MATERIAL PROVIDED ->
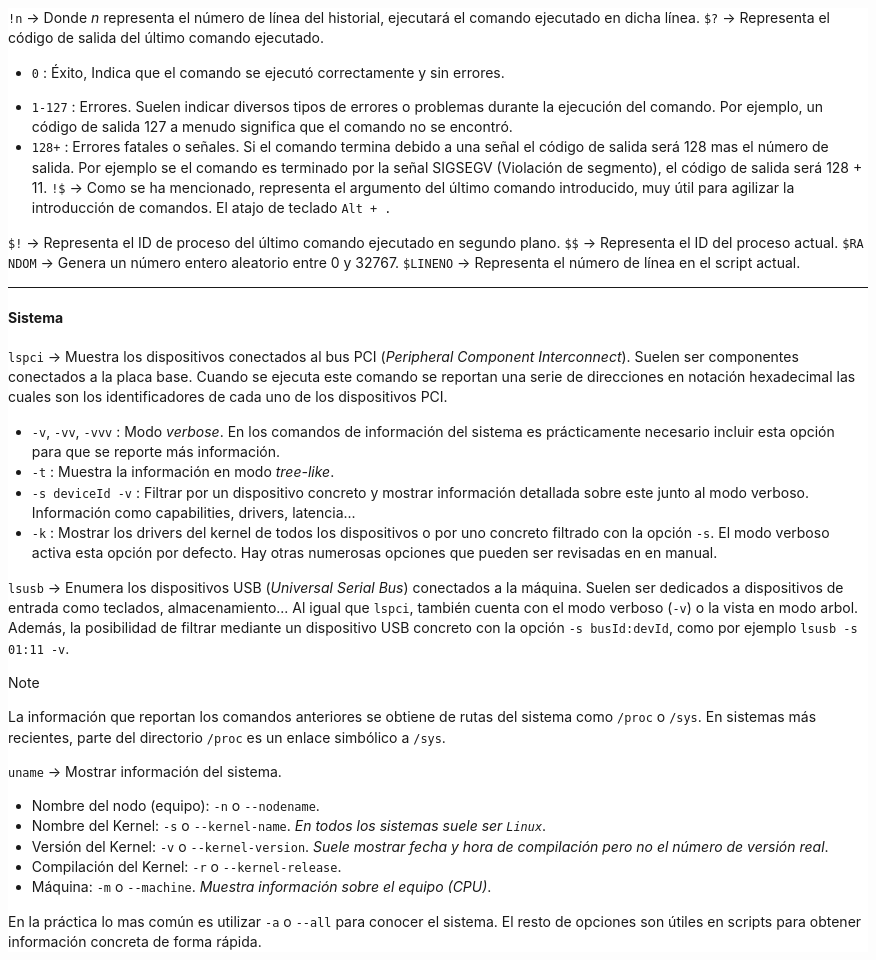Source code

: `!n` → Donde _n_ representa el número de línea del historial, ejecutará el comando ejecutado en dicha línea.
`$?` → Representa el código de salida del último comando ejecutado.
- `0` : Éxito, Indica que el comando se ejecutó correctamente y sin errores.
+ `1-127` : Errores. Suelen indicar diversos tipos de errores o problemas durante la ejecución del comando. Por ejemplo, un código de salida 127 a menudo significa que el comando no se encontró.
+  `128+` : Errores fatales o señales. Si el comando termina debido a una señal el código de salida será 128 mas el número de salida. Por ejemplo se el comando es terminado por la señal SIGSEGV (Violación de segmento), el código de salida será 128 + 11.
`!$` → Como se ha mencionado, representa el argumento del último comando introducido, muy útil para agilizar la introducción de comandos. El atajo de teclado `Alt + .`

`$!` → Representa el ID de proceso del último comando ejecutado en segundo plano.
`$$` → Representa el ID del proceso actual.
`$RANDOM` → Genera un número entero aleatorio entre 0 y 32767.
`$LINENO` → Representa el número de línea en el script actual.

- - -
#### Sistema

`lspci` → Muestra los dispositivos conectados al bus PCI (_Peripheral Component Interconnect_). Suelen ser componentes conectados a la placa base. Cuando se ejecuta este comando se reportan una serie de direcciones en notación hexadecimal las cuales son los identificadores de cada uno de los dispositivos PCI.
- `-v`, `-vv`, `-vvv` : Modo _verbose_. En los comandos de información del sistema es prácticamente necesario incluir esta opción para que se reporte más información. 
- `-t` :  Muestra la información en modo _tree-like_.
- `-s deviceId -v` : Filtrar por un dispositivo concreto y mostrar información detallada sobre este junto al modo verboso. Información como capabilities, drivers, latencia...
- `-k` : Mostrar los drivers del kernel de todos los dispositivos o por uno concreto filtrado con la opción `-s`. El modo verboso activa esta opción por defecto.
Hay otras numerosas opciones que pueden ser revisadas en en manual.

`lsusb` → Enumera los dispositivos USB (_Universal Serial Bus_) conectados a la máquina. Suelen ser dedicados a dispositivos de entrada como teclados, almacenamiento...
Al igual que `lspci`, también cuenta con el modo verboso (`-v`) o la vista en modo arbol. Además, la posibilidad de filtrar mediante un dispositivo USB concreto con la opción `-s busId:devId`, como por ejemplo `lsusb -s 01:11 -v`.

> [!NOTE]
> La información que reportan los comandos anteriores se obtiene de rutas del sistema como `/proc` o `/sys`.
> En sistemas más recientes, parte del directorio `/proc` es un enlace simbólico a `/sys`.

`uname` → Mostrar información del sistema.
- Nombre del nodo (equipo): `-n` o `--nodename`.
- Nombre del Kernel: `-s` o `--kernel-name`. *En todos los sistemas suele ser `Linux`*.
- Versión del Kernel: `-v` o `--kernel-version`. *Suele mostrar fecha y hora de compilación pero no el número de versión real*.
- Compilación del Kernel: `-r` o `--kernel-release`.
- Máquina: `-m` o `--machine`. *Muestra información sobre el equipo (CPU)*.

En la práctica lo mas común es utilizar `-a` o `--all` para conocer el sistema. El resto de opciones son útiles en scripts para obtener información concreta de forma rápida.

PROBLEM TO SOLVE -> Copy the entire listing above verbatim, leaving out the picture.

TASK OUTPUT ->
Source code

: `!n` → Donde _n_ representa el número de línea del historial, ejecutará el comando ejecutado en dicha línea.
`$?` → Representa el código de salida del último comando ejecutado.
- `0` : Éxito, Indica que el comando se ejecutó correctamente y sin errores.
+ `1-127` : Errores. Suelen indicar diversos tipos de errores o problemas durante la ejecución del comando. Por ejemplo, un código de salida 127 a menudo significa que el comando no se encontró.
+  `128+` : Errores fatales o señales. Si el comando termina debido a una señal el código de salida será 128 mas el número de salida. Por ejemplo se el comando es terminado por la señal SIGSEGV (Violación de segmento), el código de salida será 128 + 11.
`!$` → Como se ha mencionado, representa el argumento del último comando introducido, muy útil para agilizar la introducción de comandos. El atajo de teclado `Alt + .`

`$!` → Representa el ID de proceso del último comando ejecutado en segundo plano.
`$$` → Representa el ID del proceso actual.
`$RANDOM` → Genera un número entero aleatorio entre 0 y 32767.
`$LINENO` → Representa el número de línea en el script actual.

- - -
#### Sistema

`lspci` → Muestra los dispositivos conectados al bus PCI (_Peripheral Component Interconnect_). Suelen ser componentes conectados a la placa base. Cuando se ejecuta este comando se reportan una serie de direcciones en notación hexadecimal las cuales son los identificadores de cada uno de los dispositivos PCI.
- `-v`, `-vv`, `-vvv` : Modo _verbose_. En los comandos de información del sistema es prácticamente necesario incluir esta opción para que se reporte más información. 
- `-t` :  Muestra la información en modo _tree-like_.
- `-s deviceId -v` : Filtrar por un dispositivo concreto y mostrar información detallada sobre este junto al modo verboso. Información como capabilities, drivers, latencia...
- `-k` : Mostrar los drivers del kernel de todos los dispositivos o por uno concreto filtrado con la opción `-s`. El modo verboso activa esta opción por defecto.
Hay otras numerosas opciones que pueden ser revisadas en en manual.

`lsusb` → Enumera los dispositivos USB (_Universal Serial Bus_) conectados a la máquina. Suelen ser dedicados a dispositivos de entrada como teclados, almacenamiento...
Al igual que `lspci`, también cuenta con el modo verboso (`-v`) o la vista en modo arbol. Además, la posibilidad de filtrar mediante un dispositivo USB concreto con la opción `-s busId:devId`, como por ejemplo `lsusb -s 01:11 -v`.

> [!NOTE]
> La información que reportan los comandos anteriores se obtiene de rutas del sistema como `/proc` o `/sys`.
> En sistemas más recientes, parte del directorio `/proc` es un enlace simbólico a `/sys`.

`uname` → Mostrar información del sistema.
- Nombre del nodo (equipo): `-n` o `--nodename`.
- Nombre del Kernel: `-s` o `--kernel-name`. *En todos los sistemas suele ser `Linux`*.
- Versión del Kernel: `-v` o `--kernel-version`. *Suele mostrar fecha y hora de compilación pero no el número de versión real*.
- Compilación del Kernel: `-r` o `--kernel-release`.
- Máquina: `-m` o `--machine`. *Muestra información sobre el equipo (CPU)*.

En la práctica lo mas común es utilizar `-a` o `--all` para conocer el sistema. El resto de opciones son útiles en scripts para obtener información concreta de forma rápida.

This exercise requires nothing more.